We had never realized they were so close, these two anniversaries that bring thoughts of two slain presidents, the 150th anniversary of Abraham Lincoln’s delivery of the Gettysburg Address two days ago and the 50th anniversary of the assassination of John Kennedy today.
About the address we do not believe what Sen. Charles Sumner said when he eulogized the dead president in 1865, that “The battle itself was less important than the speech.” But Mr. Lincoln’s brief remarks brought into focus the issues of his day, and the issues of Mr. Kennedy’s day, and just perhaps the issues of our own.
President Lincoln was the chief executive of a country divided in two, a country whose citizens were so far apart on fundamental beliefs that the southern half was willing to cleave itself from the northern half and declaring itself independent, leading the president to wonder if a nation “conceived in liberty and dedicated to the proposition that all men are created equal” could survive.
The issue was real and relevant. In the cemetery Lincoln was to dedicate were interred the remains of the casualties of the bloodiest battle of the Civil War. Nor was there hope in sight for the lessening of hostilities. Already the country had seen Shiloh and Antietam. In the brief months since the battle at Gettysburg, there had been Chickamauga. Still to come were Spotsylvania Courthouse and the Battle of the Wilderness and the horror of Gen. William T. Sherman’s march to the sea. For the future foreseeable to Mr. Lincoln and the others gathered in that cold and lonely spot, the survival of such a nation would have seemed very unsure indeed.
And so it was also for President Kennedy, although many remember it differently.
On the morning 50 years ago when Mr. Kennedy flew to Texas, the shimmering promise of Camelot was answered by the cold reality of one war gearing up in Southeast Asia and another set to explode in the cities of America. The seeds of the violence of the 1960s already were sown; the first cracks in the social fracturing had occurred.

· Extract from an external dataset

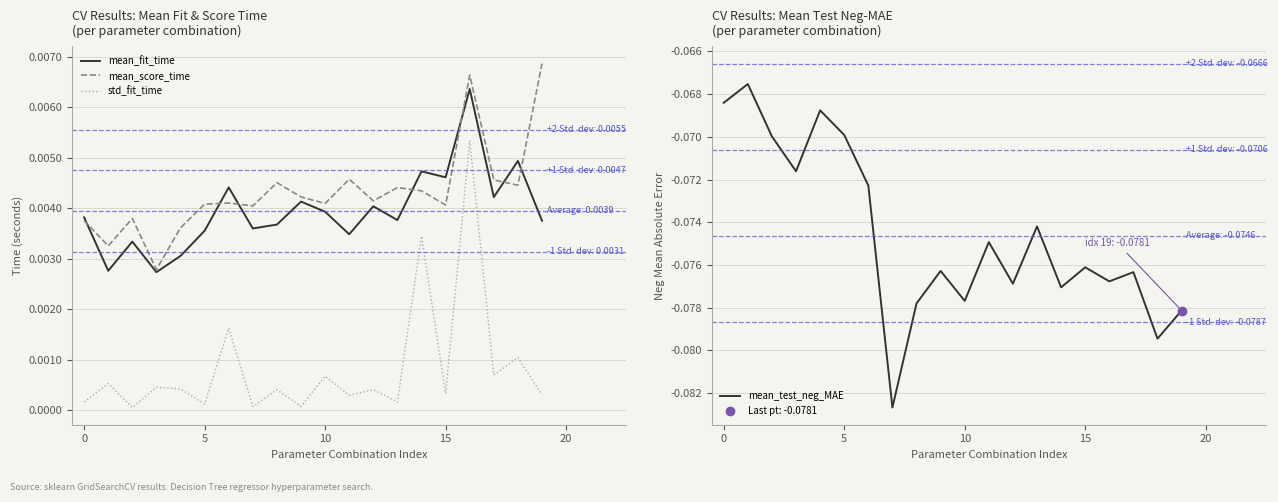

True or false: std_fit_time and mean_fit_time cross at least once.

False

In May 1962, Mr. Kennedy already had begun the build-up of troops in Southeast Asia, and just three weeks before his trip to Dallas, South Vietnamese President Ngo Dinh Diem was assassinated in a coup. The first names that would be carved into the Vietnam Memorial already had been written in time, but the largest part of 58,000 names were not yet known nor were the battles in which they died and killed, including the Tet offensive and the My Lai Massacre.

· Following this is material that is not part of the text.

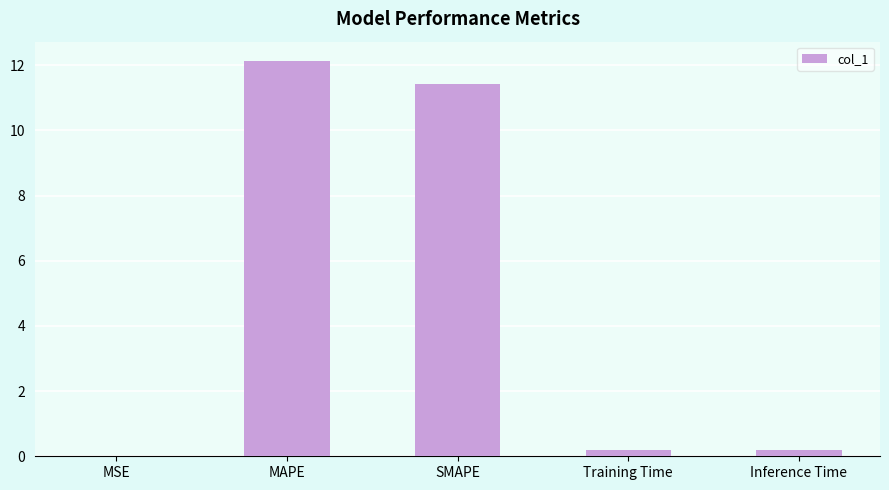

The chart shows a value of 0.2 at Inference Time. True or false?

True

At home, Rosa Parks had long since refused to move back on a Montgomery, Ala., bus; the buses had been boycotted, the lunch counters had been protested. Just three months before Dallas, the Rev. Martin Luther King Jr. delivered his “I Have a Dream” speech. Still ahead were Bloody Sunday, the Alabama church bombing, his trip to Memphis and what would have seemed that morning in Dallas an unimaginable number of assassinations.
Mr. Lincoln taking a quiet moment in a cemetery. Mr Kennedy embarking on a ride through Dallas.

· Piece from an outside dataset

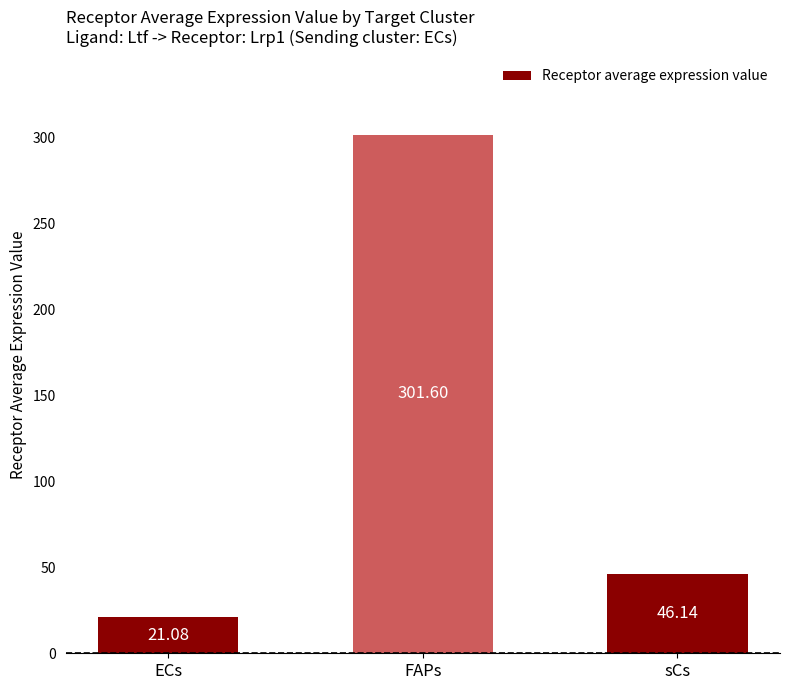

What is the label of the 1st bar from the left?

ECs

We too live in a fractured time. The gap between rich and poor grows ever wider, the enmity between liberal and conservative ever more rancorous. Rather than living in the “post-racial” world some predicted five years ago, we discover that racism finds new disguises, and peace remains elusive. Our schools, our businesses, our public events become scenes of horrific violence. How do we balance security and privacy? Where do our rights end and yours begin? How does a democracy so splintered heal itself?
In the end, we can do no more than Mr. Lincoln suggested 150 years ago.
It remains for us the living to be dedicated to the unfinished work of these slain presidents. And from them we must take “increased devotion to that cause for which they gave the last full measure of devotion. (We must) highly resolve that these dead shall not have died in vain — that this nation, under God, shall have a new birth of freedom — and that government of the people, by the people and for the people shall not perish from the earth.”